Like any young adult, Drew can’t solve every problem, but—as all teenagers also know—adults don’t always have the answers, either, including Drew’s father, the other Changer in her family, and Tracy, the mentor assigned to her by the Changers Council. Through all the ups and downs, Drew surprises herself with her own abilities and resilience. As her sense of autonomy matures, so does her critical perspective, and the result is an object lesson in empathy, especially regarding gender roles and gender equality. Having been both male and female, Drew sees firsthand the disparity between teachers’ expectations for boys and girls, and the excruciating emphasis on appearance and social mobility in the adolescent girl’s world is thrown into stark relief. Exasperated, she concludes “[I]f this whole Changer mission is about improving the human race by making everyone kinder or more understanding or some crap, then they shouldn’t have involved teenage girls.”
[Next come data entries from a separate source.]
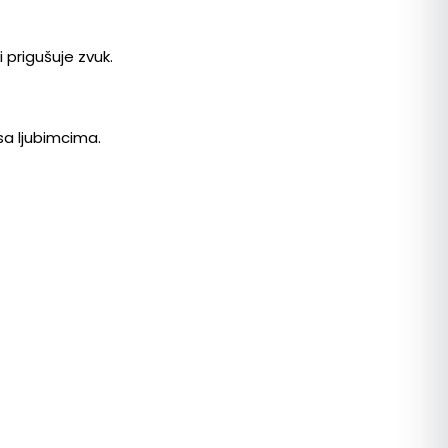
 prigušuje zvuk.
sa ljubimcima.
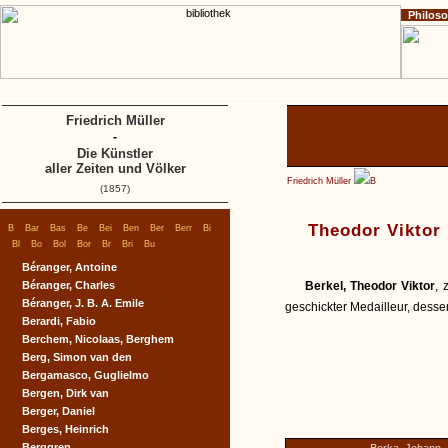
Philos
Home
Impressum
Copyright
A
B
C
D
Friedrich Müller
-
Die Künstler
aller Zeiten und Völker
Friedrich Müller
B
(1857)
|
|
|
|
|
|
|
|
|
Theodor Viktor 
B
Bar
Bas
Be
Bei
Ben
Ber
Berr
Bi
|
|
|
|
|
|
|
Bl
Bo
Bol
Bor
Br
Bri
Bu
Béranger, Antoine
Béranger, Charles
Berkel, Theodor Viktor
, 
Béranger, J. B. A. Emile
geschickter Medailleur, dess
Berardi, Fabio
Berchem, Nicolaas, Berghem
Berg, Simon van den
Bergamasco, Guglielmo
Bergen, Dirk van
Berger, Daniel
Berges, Heinrich
Berggren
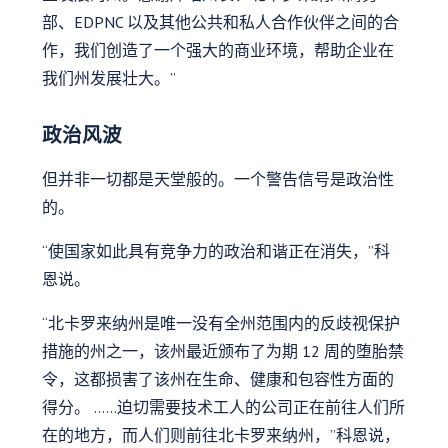
部、EDPNC 以及其他公共和私人合作伙伴之间的合
作，我们创造了一个强大的商业环境，帮助企业在
我们州发展壮大。”
政治风波
但并非一切都是天堂般的。一个警告信号是政治性
的。
“使国家如此具有竞争力的政治和谐正在消失，”科
恩说。
“北卡罗来纳州是唯一没有全州范围内的反歧视保护
措施的州之一，该州最近颁布了为期 12 周的堕胎禁
令，这都损害了该州在生命、健康和包容性方面的
得分。 ......迫切需要技术工人的公司正在前往人们所
在的地方，而人们则前往北卡罗来纳州，”科恩说，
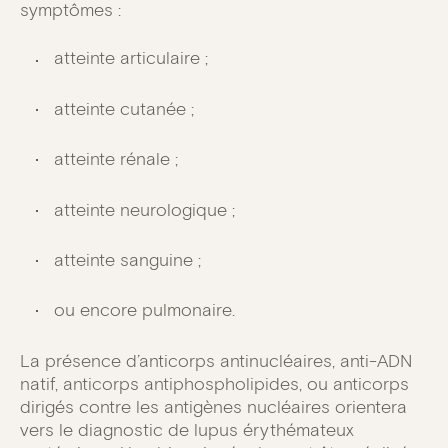
symptômes :
atteinte articulaire ;
atteinte cutanée ;
atteinte rénale ;
atteinte neurologique ;
atteinte sanguine ;
ou encore pulmonaire.
La présence d’anticorps antinucléaires, anti-ADN
natif, anticorps antiphospholipides, ou anticorps
dirigés contre les antigènes nucléaires orientera
vers le diagnostic de lupus érythémateux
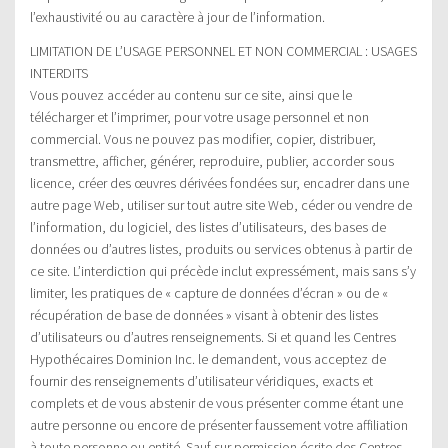
l’exhaustivité ou au caractère à jour de l’information.
LIMITATION DE L’USAGE PERSONNEL ET NON COMMERCIAL : USAGES
INTERDITS
Vous pouvez accéder au contenu sur ce site, ainsi que le
télécharger et l’imprimer, pour votre usage personnel et non
commercial. Vous ne pouvez pas modifier, copier, distribuer,
transmettre, afficher, générer, reproduire, publier, accorder sous
licence, créer des œuvres dérivées fondées sur, encadrer dans une
autre page Web, utiliser sur tout autre site Web, céder ou vendre de
l’information, du logiciel, des listes d’utilisateurs, des bases de
données ou d’autres listes, produits ou services obtenus à partir de
ce site. L’interdiction qui précède inclut expressément, mais sans s’y
limiter, les pratiques de « capture de données d’écran » ou de «
récupération de base de données » visant à obtenir des listes
d’utilisateurs ou d’autres renseignements. Si et quand les Centres
Hypothécaires Dominion Inc. le demandent, vous acceptez de
fournir des renseignements d’utilisateur véridiques, exacts et
complets et de vous abstenir de vous présenter comme étant une
autre personne ou encore de présenter faussement votre affiliation
à toute personne ou entité. Sauf sur permission écrite des Centres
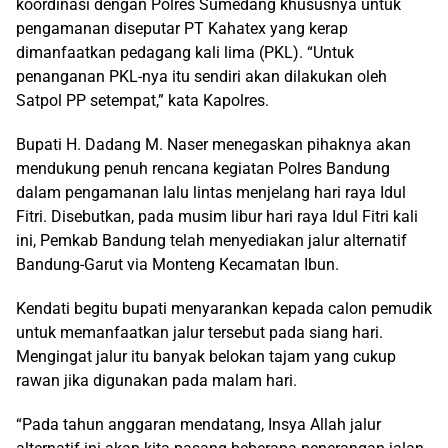
koordinasi dengan Polres Sumedang khususnya untuk
pengamanan diseputar PT Kahatex yang kerap
dimanfaatkan pedagang kali lima (PKL). “Untuk
penanganan PKL-nya itu sendiri akan dilakukan oleh
Satpol PP setempat,” kata Kapolres.
Bupati H. Dadang M. Naser menegaskan pihaknya akan
mendukung penuh rencana kegiatan Polres Bandung
dalam pengamanan lalu lintas menjelang hari raya Idul
Fitri. Disebutkan, pada musim libur hari raya Idul Fitri kali
ini, Pemkab Bandung telah menyediakan jalur alternatif
Bandung-Garut via Monteng Kecamatan Ibun.
Kendati begitu bupati menyarankan kepada calon pemudik
untuk memanfaatkan jalur tersebut pada siang hari.
Mengingat jalur itu banyak belokan tajam yang cukup
rawan jika digunakan pada malam hari.
“Pada tahun anggaran mendatang, Insya Allah jalur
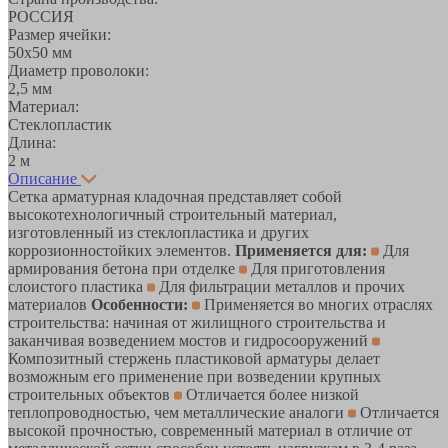
РОССИЯ
Размер ячейки:
50х50 мм
Диаметр проволоки:
2,5 мм
Материал:
Стеклопластик
Длина:
2 м
Описание
Сетка арматурная кладочная представляет собой
высокотехнологичный строительный материал,
изготовленный из стеклопластика и других
коррозионностойких элементов.
Применяется для:
Для
армирования бетона при отделке
Для приготовления
слоистого пластика
Для фильтрации металлов и прочих
материалов
Особенности:
Применяется во многих отраслях
строительства: начиная от жилищного строительства и
заканчивая возведением мостов и гидросооружений
Композитный стержень пластиковой арматуры делает
возможным его применение при возведении крупных
строительных объектов
Отличается более низкой
теплопроводностью, чем металлические аналоги
Отличается
высокой прочностью, современный материал в отличие от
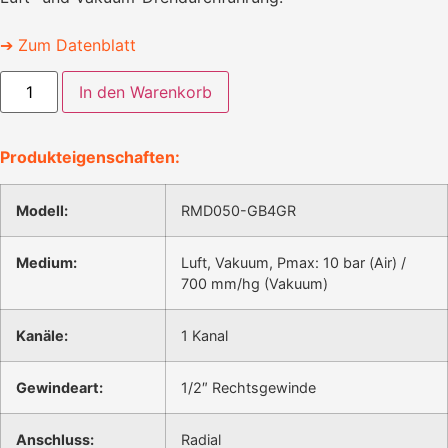
➔ Zum Datenblatt
In den Warenkorb
Produkteigenschaften:
Modell:
RMD050-GB4GR
Medium:
Luft, Vakuum, Pmax: 10 bar (Air) /
700 mm/hg (Vakuum)
Kanäle:
1 Kanal
Gewindeart:
1/2″ Rechtsgewinde
Anschluss:
Radial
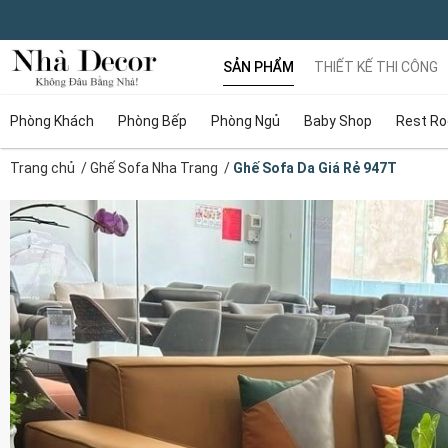
SẢN PHẨM
THIẾT KẾ THI CÔNG
Phòng Khách
Phòng Bếp
Phòng Ngủ
Baby Shop
Rest R
Trang chủ
/
Ghế Sofa Nha Trang
/
Ghế Sofa Da Giá Rẻ 947T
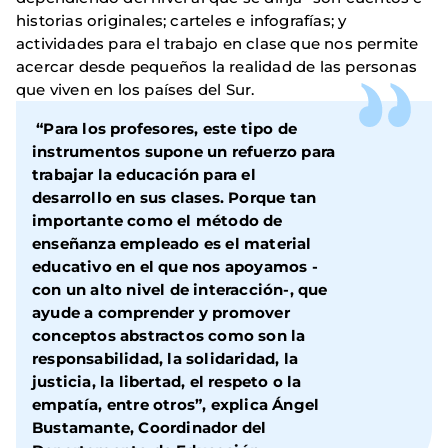
historias originales; carteles e infografías; y
actividades para el trabajo en clase que nos permite
acercar desde pequeños la realidad de las personas
que viven en los países del Sur.
“Para los profesores, este tipo de
instrumentos supone un refuerzo para
trabajar la educación para el
desarrollo en sus clases. Porque tan
importante como el método de
enseñanza empleado es el material
educativo en el que nos apoyamos -
con un alto nivel de interacción-, que
ayude a comprender y promover
conceptos abstractos como son la
responsabilidad, la solidaridad, la
justicia, la libertad, el respeto o la
empatía, entre otros”, explica Ángel
Bustamante, Coordinador del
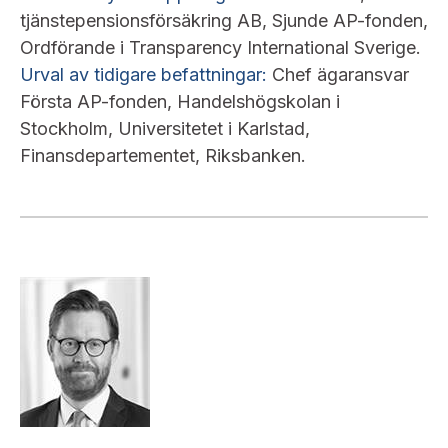
tjänstepensionsförsäkring AB, Sjunde AP-fonden,
Ordförande i Transparency International Sverige.
Urval av tidigare befattningar:
Chef ägaransvar
Första AP-fonden, Handelshögskolan i
Stockholm, Universitetet i Karlstad,
Finansdepartementet, Riksbanken.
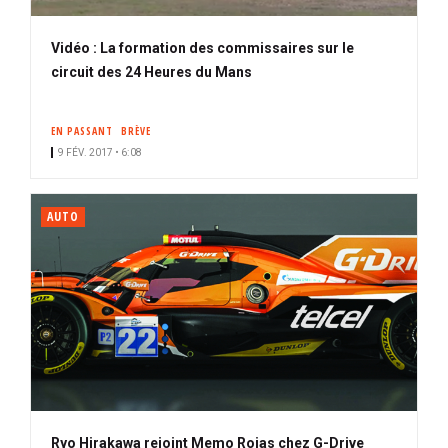
Vidéo : La formation des commissaires sur le
circuit des 24 Heures du Mans
EN PASSANT
BRÈVE
9 FÉV. 2017 • 6:08
AUTO
Ryo Hirakawa rejoint Memo Rojas chez G-Drive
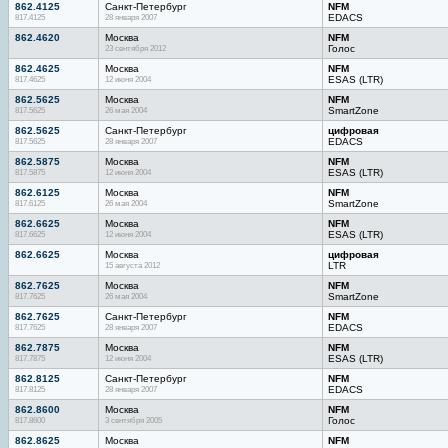
862.4125
Санкт-Петербург
NFM
817.4125
28 января 2007
EDACS
862.4620
Москва
NFM
23 сентября 2012
Голос
862.4625
Москва
NFM
817.4625
12 июня 2004
ESAS (LTR)
862.5625
Москва
NFM
817.5625
26 мая 2004
SmartZone
862.5625
Санкт-Петербург
цифровая
817.5625
28 января 2007
EDACS
862.5875
Москва
NFM
817.5875
12 июня 2004
ESAS (LTR)
862.6125
Москва
NFM
817.6125
26 мая 2004
SmartZone
862.6625
Москва
NFM
817.6625
12 июня 2004
ESAS (LTR)
862.6625
Москва
цифровая
15 августа 2012
LTR
862.7625
Москва
NFM
817.7625
26 мая 2004
SmartZone
862.7625
Санкт-Петербург
NFM
817.7625
28 января 2007
EDACS
862.7875
Москва
NFM
817.7875
12 июня 2004
ESAS (LTR)
862.8125
Санкт-Петербург
NFM
817.8125
28 января 2007
EDACS
862.8600
Москва
NFM
817.8600
3 сентября 2005
Голос
862.8625
Москва
NFM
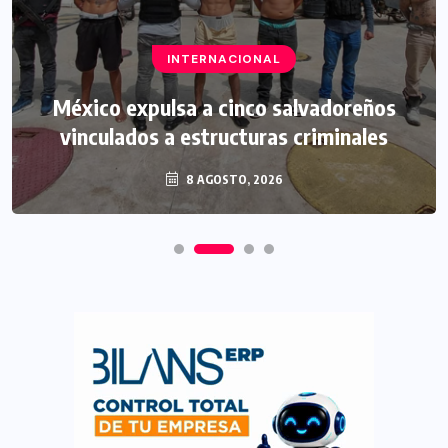
INTERNACIONAL
México expulsa a cinco salvadoreños
vinculados a estructuras criminales
8 AGOSTO, 2026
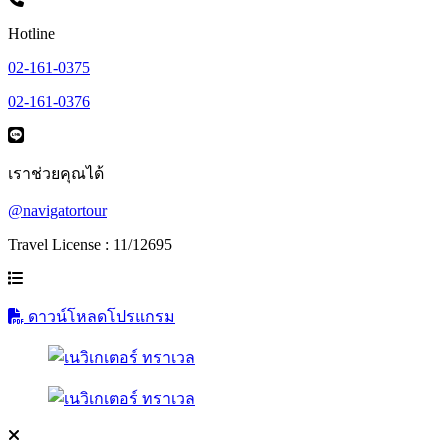
Hotline
02-161-0375
02-161-0376
เราช่วยคุณได้
@navigatortour
Travel License : 11/12695
ดาวน์โหลดโปรแกรม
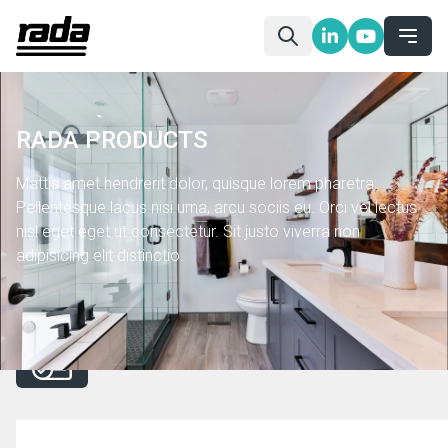
RADA PRODUCTS
Mattis amet hendrerit dolor, quisque lorem pharetra.
Pellentesque lacus nisi urna, arcu sociis eu. Orci vel lectus
nisl eget eget ut consectetur. Sit justo viverra non
adipisicing elit distinctio.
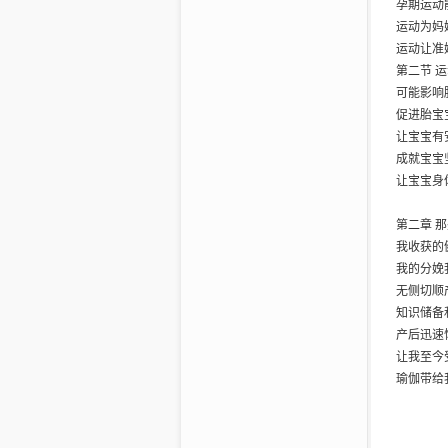
孕期运动
运动为妈
运动让准
第二节 
可能影响
促进胎宝
让宝宝有
成就宝宝
让宝宝身
第二章 
我收获的
我的分娩
无侧切顺
知识储备
产后迅速
让我至今
瑜伽带给
第三章 
胎宝宝的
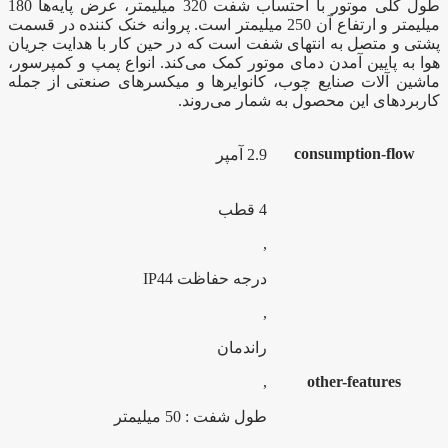
طول کلی موتور با احتساب شفت 320 میلیمتر، عرض پایه‌ها 180
میلیمتر و ارتفاع آن 250 میلیمتر است. پروانه خنک کننده در قسمت
پشتی و متصل به انتهای شفت است که در حین کار با هدایت جریان
هوا به پایین آمدن دمای موتور کمک می‌کند. انواع پمپ و کمپرسور،
ماشین آلات صنایع چوب، کانوایر‌ها و میکسر‌های صنعتی از جمله
کاربرد‌های این محصول به شمار می‌روند.
consumption-flow
2.9 آمپر
4 قطب
,
درجه حفاظت IP44
,
راندمان
,
other-features
طول شفت : 50 میلیمتر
Drew is the first novel in a series of four. As our heroine learns from a guidebook called The Changers Bible, she will wake up as another person at the start of the next school year. The authors have done an impressive job of integrating this fantastic element into an otherwise realistic story, convincingly explaining how a race of shape-shifting people could remain mostly unnoticed for centuries. Through Drew, readers are also drawn into a broader conflict between the Changers, a group of hostile non-Changers called Abiders, and a group of Radical Changers who want to expose the Changer race, no matter the consequences—more details of which will be revealed in later volumes.

Drew is a perfect read for a young adult: warm and humorous without being superficial or saccharine, engaging real issues of teenage life with ease and natural grace, and offering an element of fantasy accurately reflecting the wonder and terror of growing up.